Lynne Sachs in-person
presented in association with Other Cinema
[members: $5 / non-members: $10]

Inspired by the stories of Argentine writer Julio Cortazar, yet blended with the realities of contemporary Latin America, here’s the world debut of Wind in Our Hair, Lynne Sachs’ experimental narrative about four girls discovering themselves through a fascination with the trains that pass by their house. A story of early-teen anticipation and disappointment, the 42-min. lyric is circumscribed by a period of profound Argentine sociopolitical unrest. Shot with 16mm, Super 8mm, and Regular 8mm film and video, the rites of passage proceed from train tracks to sidewalks, into costume stores, kitchens, and into backyards in the heart of today’s Buenos Aires. PLUS: In her House of Science: a museum of false facts, Sachs suggests that the mind/body split so characteristic of Western thought is particularly troubling for women, who may feel themselves moving between the territories of the film’s title—private, public, and idealized space—without wholly inhabiting any of them.
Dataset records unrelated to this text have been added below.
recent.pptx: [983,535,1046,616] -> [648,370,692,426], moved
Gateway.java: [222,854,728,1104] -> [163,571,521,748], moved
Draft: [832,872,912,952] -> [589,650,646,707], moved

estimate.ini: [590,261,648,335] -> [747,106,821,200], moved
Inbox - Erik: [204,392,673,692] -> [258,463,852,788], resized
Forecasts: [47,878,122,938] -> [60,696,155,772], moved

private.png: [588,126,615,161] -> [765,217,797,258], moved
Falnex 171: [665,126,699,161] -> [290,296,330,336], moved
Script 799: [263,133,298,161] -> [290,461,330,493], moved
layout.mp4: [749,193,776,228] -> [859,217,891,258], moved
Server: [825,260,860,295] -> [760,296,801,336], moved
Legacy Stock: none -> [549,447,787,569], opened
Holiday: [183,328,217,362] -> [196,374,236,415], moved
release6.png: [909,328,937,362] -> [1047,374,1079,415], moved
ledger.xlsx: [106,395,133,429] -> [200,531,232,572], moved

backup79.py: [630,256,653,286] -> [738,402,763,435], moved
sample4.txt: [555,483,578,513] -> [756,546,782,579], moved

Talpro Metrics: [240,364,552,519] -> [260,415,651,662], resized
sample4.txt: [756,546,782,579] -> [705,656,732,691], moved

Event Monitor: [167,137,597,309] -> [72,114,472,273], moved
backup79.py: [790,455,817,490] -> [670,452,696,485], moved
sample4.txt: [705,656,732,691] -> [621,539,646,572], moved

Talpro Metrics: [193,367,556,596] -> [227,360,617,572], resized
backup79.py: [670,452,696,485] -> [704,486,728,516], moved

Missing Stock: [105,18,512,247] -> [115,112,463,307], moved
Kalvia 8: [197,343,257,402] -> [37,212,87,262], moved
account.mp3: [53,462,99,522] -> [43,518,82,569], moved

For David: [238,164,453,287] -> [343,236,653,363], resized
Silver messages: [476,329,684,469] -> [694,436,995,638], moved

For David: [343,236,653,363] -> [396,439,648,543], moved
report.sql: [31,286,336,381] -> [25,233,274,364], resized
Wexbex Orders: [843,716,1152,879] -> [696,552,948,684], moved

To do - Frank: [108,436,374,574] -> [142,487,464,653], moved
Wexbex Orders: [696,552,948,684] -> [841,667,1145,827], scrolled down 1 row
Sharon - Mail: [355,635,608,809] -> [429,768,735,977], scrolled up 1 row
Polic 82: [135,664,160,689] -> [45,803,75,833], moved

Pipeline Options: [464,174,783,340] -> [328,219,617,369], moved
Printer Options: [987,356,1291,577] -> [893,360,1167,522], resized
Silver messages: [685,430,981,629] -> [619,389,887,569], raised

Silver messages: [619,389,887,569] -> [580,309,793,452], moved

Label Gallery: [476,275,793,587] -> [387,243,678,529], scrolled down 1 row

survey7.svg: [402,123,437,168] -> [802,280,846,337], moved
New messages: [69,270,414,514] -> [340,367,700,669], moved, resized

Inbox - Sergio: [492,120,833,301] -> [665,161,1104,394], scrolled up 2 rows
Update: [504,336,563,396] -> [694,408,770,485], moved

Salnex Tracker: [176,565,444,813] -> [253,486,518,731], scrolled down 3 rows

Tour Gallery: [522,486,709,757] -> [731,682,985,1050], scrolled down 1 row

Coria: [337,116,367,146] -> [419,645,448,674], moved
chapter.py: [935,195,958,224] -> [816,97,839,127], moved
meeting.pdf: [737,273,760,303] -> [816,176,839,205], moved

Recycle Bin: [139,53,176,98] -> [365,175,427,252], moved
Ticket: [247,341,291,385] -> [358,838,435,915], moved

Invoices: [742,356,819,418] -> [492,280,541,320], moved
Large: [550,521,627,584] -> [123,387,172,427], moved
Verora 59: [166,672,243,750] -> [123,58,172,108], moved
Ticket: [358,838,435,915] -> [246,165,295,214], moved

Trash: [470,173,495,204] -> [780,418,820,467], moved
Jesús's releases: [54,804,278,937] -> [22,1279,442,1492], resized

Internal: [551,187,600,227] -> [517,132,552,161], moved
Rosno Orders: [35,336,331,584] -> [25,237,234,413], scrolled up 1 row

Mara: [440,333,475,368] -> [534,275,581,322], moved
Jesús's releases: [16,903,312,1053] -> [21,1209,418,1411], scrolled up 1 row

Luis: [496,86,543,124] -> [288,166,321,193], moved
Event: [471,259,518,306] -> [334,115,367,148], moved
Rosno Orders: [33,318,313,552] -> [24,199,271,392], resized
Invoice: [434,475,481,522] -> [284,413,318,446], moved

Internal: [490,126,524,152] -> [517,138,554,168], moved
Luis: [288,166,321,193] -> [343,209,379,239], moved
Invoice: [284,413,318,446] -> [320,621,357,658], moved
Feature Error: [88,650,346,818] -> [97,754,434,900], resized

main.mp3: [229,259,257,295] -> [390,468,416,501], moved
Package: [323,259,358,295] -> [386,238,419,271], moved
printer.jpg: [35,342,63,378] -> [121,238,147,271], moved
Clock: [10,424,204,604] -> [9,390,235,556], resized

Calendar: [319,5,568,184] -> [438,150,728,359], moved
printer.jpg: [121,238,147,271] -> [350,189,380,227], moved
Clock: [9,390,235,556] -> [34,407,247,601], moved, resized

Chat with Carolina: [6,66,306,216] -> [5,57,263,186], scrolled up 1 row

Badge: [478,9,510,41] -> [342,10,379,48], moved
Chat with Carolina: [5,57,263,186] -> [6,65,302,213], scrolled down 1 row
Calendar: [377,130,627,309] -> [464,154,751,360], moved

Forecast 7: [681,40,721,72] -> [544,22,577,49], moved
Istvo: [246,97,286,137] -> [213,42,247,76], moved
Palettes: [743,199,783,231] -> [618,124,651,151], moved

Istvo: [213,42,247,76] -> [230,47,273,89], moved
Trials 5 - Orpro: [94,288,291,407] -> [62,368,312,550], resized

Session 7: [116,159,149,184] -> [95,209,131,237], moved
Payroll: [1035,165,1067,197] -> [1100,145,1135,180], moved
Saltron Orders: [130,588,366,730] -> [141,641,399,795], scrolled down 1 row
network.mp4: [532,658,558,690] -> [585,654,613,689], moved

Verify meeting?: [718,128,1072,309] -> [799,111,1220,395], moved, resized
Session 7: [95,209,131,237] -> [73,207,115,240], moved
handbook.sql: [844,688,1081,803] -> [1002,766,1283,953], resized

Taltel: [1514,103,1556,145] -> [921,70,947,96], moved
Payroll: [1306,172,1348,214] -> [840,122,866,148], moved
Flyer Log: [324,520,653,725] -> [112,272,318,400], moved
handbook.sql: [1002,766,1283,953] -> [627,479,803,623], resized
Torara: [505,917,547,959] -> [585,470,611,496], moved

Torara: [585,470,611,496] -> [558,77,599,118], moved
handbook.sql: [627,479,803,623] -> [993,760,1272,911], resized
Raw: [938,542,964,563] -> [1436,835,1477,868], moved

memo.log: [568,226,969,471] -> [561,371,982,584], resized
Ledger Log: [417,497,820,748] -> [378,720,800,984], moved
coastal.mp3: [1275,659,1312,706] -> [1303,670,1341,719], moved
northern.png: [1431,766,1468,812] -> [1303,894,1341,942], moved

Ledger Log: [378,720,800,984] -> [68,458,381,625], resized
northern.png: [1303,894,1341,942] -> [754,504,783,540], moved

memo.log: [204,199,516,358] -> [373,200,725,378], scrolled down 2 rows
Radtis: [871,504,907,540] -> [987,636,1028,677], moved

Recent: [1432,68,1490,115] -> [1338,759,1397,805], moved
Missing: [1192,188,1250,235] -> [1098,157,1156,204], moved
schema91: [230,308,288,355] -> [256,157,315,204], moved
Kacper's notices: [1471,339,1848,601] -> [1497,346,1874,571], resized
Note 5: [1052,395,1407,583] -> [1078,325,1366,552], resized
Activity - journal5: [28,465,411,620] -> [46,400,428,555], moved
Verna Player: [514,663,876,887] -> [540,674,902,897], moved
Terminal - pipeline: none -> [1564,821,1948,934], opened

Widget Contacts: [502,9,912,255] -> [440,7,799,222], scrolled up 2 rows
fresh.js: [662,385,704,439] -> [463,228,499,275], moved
The film explores society’s conceptions of woman through home movies, personal reminiscences, staged scenes, found-footage and voice-over. ALSO Lynne’s Atalanta: 32 Years Later; Noa, Noa; and Photograph of Wind. (CRAIG BALDWIN)

Lynne Sachs: Wind in Our Hair (Con viento en el pelo) (2009), 40 min.
»: Photograph of Wind (2001), 4 min.
» (with Noa Street-Sachs): Noa, Noa (2006), 8 min.
»: The House of Science: a museum of false facts (1991), 30 min.